In Professor Armand Marie Leroi's fascinating documentary entitled ' Aristotle's Lagoon', Leroi explains how he discovered that Aristotle was perhaps the first published biologist working in the 4th century BC. Leroi is professor of evolutionary biology at Imperial College. What he feels Aristotle gets right is the observation of inheritance, or 'ados'. Also that animals group in families, or genera. What he gets wrong is the concept of spontaneous existence. He observes maggots and flies emerging from dead meat, an eels miraculously appearing out of the mud, noting that on dissection, they have no gonads. Aristotle also believes in the everlasting endurance of the world. Our hindsight helps us to know that nothing is permanent. Leroi is also surprised that Aristotle does not write about the extrodinary petrified forest to be found on the island of Lesbos, where he spent two years studying nature. Why did he appear to be blind to fossils?
But Leroi repeats the mantra first spoken on national television by Attenborough in 'Life on Earth' that there are two explanations for the existence of life. One is 'Religion', the other is 'Science'. In my mind this translates as 'mythology', and 'rational explanation'. He says that if he were to believe in God, his God would be the one that Aristotle believed in. This is a remote, benign God; a God who does not interfere. To me this is the God of the atheist. Invoking this God is of no consequence.
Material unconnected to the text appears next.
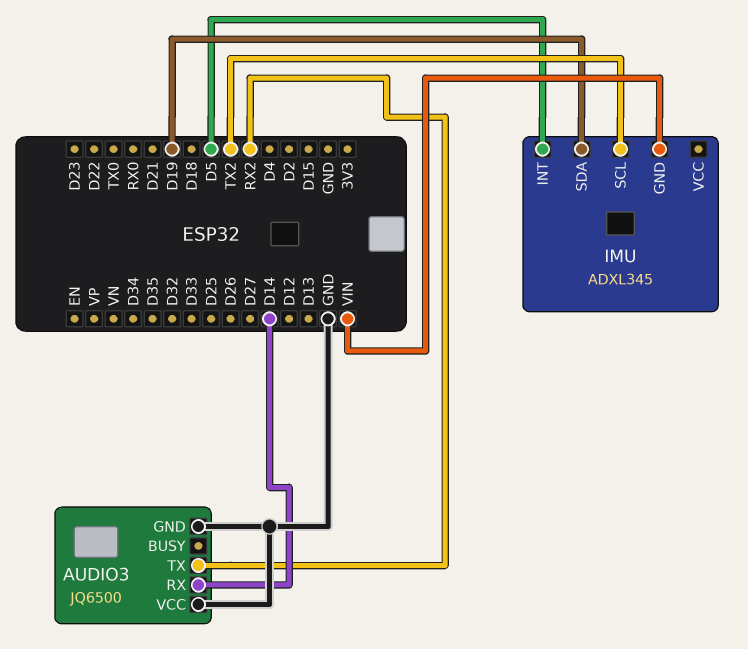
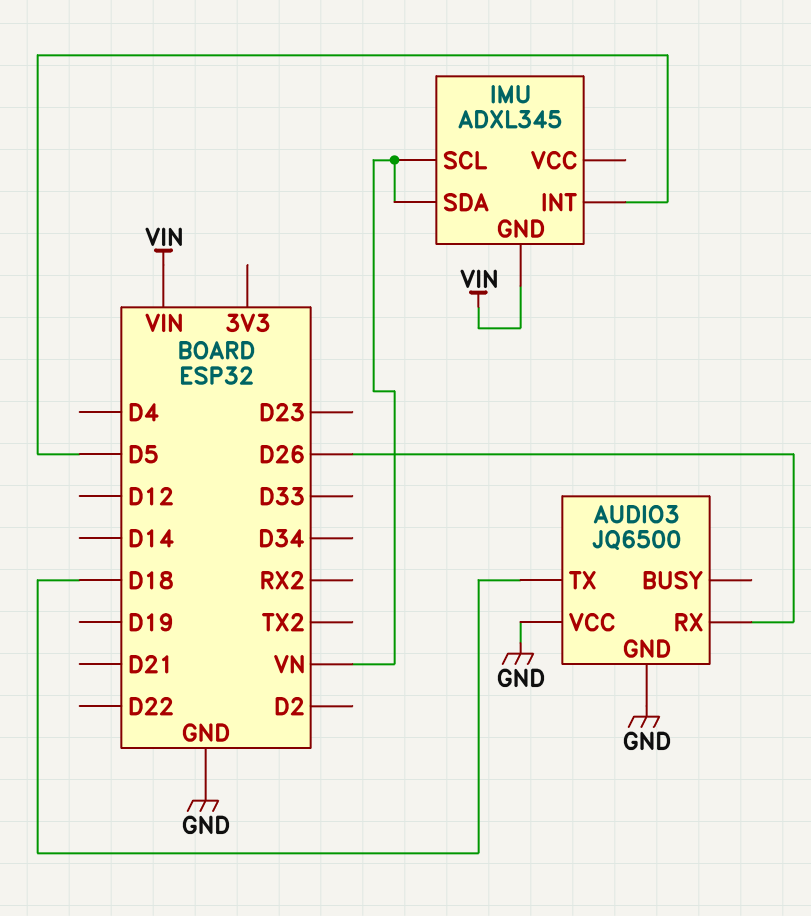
AUDIO3 pin RX: D14 -> D26
AUDIO3 pin TX: RX2 -> D18
IMU pin SCL: TX2 -> VN
IMU pin SDA: D19 -> VN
When Aristole dissected an animal, he was looking for the life force, or soul. He noted that animals continued to show signs of life even after he had removed their pumping heart. It is this concept of the soul which endures across all human existence. It's the fact that as Leroi, like Attenborough, notes, as a species we have the ability to create and destroy, and the amazing thing is, we know it.